You'd likely face similar issues. You can increase the error rate in HiCanu, as you did previously, but that loses one of the main advantages of HiFi data (accuracy). You'd also end up with an assembly mixing different individuals throughout the contigs which is probably not what you want. Your best option is probably to run the samples separately and then compare the assemblies and take the best representation of a genomic region from all samples. Random luck or coverage variation might mean one region of a genome is better assembled in one sample than another.
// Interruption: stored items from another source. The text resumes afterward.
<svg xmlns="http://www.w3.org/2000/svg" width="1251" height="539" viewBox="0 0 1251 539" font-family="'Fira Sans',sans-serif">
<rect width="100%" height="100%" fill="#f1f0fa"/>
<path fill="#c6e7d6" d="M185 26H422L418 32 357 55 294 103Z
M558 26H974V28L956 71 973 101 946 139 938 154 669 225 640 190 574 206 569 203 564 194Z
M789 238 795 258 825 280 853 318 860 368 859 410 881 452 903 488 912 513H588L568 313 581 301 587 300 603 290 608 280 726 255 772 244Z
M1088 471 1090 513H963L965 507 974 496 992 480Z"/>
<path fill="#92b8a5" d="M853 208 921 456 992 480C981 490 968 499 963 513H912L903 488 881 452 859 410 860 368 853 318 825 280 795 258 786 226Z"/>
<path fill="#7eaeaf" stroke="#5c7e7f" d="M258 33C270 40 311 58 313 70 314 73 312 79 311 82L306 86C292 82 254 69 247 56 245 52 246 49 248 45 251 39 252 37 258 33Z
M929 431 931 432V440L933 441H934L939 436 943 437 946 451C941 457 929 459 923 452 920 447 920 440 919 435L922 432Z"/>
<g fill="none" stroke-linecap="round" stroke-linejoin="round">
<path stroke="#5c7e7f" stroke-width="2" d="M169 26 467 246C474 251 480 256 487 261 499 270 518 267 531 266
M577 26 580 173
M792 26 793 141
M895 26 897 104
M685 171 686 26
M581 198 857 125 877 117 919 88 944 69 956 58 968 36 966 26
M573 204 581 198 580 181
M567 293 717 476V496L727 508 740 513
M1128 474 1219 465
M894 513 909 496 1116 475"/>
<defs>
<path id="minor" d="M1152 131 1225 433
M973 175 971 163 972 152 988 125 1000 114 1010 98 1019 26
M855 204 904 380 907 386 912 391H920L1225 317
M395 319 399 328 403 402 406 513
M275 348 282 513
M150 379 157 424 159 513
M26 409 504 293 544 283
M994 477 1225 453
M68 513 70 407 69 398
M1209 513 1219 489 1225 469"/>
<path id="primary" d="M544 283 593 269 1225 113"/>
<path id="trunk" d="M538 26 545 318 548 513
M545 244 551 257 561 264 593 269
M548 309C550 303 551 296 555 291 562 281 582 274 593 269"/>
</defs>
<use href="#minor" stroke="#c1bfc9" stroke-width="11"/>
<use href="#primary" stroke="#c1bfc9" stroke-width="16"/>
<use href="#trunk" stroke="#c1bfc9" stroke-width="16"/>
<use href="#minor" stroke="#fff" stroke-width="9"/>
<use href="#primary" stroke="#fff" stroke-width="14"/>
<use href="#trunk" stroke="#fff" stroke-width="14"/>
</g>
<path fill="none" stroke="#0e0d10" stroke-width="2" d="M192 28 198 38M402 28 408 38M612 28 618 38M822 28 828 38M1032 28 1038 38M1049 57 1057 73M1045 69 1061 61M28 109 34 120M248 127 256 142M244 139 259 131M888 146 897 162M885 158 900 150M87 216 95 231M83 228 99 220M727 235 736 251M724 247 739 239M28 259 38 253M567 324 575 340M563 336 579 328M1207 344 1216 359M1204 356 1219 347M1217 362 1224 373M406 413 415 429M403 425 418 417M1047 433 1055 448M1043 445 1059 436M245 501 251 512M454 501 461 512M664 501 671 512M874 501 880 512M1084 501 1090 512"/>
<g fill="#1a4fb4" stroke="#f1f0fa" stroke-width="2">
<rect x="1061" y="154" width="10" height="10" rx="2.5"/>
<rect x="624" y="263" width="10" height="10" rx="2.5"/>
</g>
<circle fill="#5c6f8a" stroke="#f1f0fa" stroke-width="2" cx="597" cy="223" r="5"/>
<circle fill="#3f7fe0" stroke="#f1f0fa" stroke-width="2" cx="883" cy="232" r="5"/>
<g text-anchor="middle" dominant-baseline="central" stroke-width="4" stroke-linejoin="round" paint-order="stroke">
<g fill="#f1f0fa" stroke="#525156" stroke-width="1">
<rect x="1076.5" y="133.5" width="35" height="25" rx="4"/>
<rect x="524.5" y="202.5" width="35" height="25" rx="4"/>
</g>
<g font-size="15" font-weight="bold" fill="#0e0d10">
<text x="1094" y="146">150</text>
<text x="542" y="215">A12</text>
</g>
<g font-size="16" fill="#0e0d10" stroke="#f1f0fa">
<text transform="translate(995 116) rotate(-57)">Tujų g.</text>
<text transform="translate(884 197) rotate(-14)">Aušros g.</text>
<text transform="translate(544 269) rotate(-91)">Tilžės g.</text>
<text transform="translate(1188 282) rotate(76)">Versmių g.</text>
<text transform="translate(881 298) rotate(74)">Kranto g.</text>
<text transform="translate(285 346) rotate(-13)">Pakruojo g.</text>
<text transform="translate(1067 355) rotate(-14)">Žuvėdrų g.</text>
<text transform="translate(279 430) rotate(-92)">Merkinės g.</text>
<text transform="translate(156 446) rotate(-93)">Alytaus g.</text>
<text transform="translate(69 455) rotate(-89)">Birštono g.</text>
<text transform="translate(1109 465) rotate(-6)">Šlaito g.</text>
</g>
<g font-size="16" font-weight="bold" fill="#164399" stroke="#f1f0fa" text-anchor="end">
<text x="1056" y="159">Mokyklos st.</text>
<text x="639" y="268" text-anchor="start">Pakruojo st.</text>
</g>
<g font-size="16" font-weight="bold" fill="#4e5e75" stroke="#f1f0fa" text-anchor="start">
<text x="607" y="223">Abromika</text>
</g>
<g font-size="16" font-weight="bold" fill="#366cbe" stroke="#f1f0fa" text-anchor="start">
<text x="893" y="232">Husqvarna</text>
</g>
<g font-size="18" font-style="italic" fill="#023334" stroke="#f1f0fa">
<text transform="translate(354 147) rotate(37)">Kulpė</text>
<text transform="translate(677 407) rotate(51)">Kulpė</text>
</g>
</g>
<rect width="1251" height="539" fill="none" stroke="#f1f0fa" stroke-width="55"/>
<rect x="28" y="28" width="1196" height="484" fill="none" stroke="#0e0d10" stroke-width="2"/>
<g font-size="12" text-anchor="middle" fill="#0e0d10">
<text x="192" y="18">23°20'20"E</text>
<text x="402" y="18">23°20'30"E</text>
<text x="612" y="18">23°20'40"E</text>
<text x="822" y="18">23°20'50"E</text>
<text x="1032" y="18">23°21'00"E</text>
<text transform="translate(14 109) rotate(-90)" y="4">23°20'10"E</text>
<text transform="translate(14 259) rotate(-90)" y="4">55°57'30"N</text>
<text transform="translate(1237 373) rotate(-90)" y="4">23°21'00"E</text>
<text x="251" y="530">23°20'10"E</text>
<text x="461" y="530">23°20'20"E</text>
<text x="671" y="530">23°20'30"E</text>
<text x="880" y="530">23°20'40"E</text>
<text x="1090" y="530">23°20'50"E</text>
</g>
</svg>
That is, chr1 might come from sample 1 while chr2 is from sample 2. This would still result in a final assembly mixing individuals but at least those switches would be outside the contigs (the contigs would only mix between the two haplotypes within an individual).

deoliveira86 commented 1 year ago

Hello @skoren,

Thanks for answering so fast and for the advice. I agree that I might have a better chance of increasing the contiguity of my reconstructions by post-processing the individual assemblies rather than trying to assemble all the pooled five samples together. Do you have any suggestion of such tool that would recognize these homologous genomic regions and extract the best representative? I am aware of Ragtag (https://github.com/malonge/RagTag), however, I am unsure with I can provide multiple assemblies at once, most likely I need to do this in a pairwise and stepwise manner.

skoren commented 1 year ago

I am not aware of a tool to do the multi-way analysis, no. I would suggest picking one assembly (the most continuous/accurate by QV) and aligning the others against it.

deoliveira86 commented 1 year ago

Hello @skoren, okay. I will try to implement your suggestions and as soon as I have an outcome I let you know. I am closing this issue now. Cheers!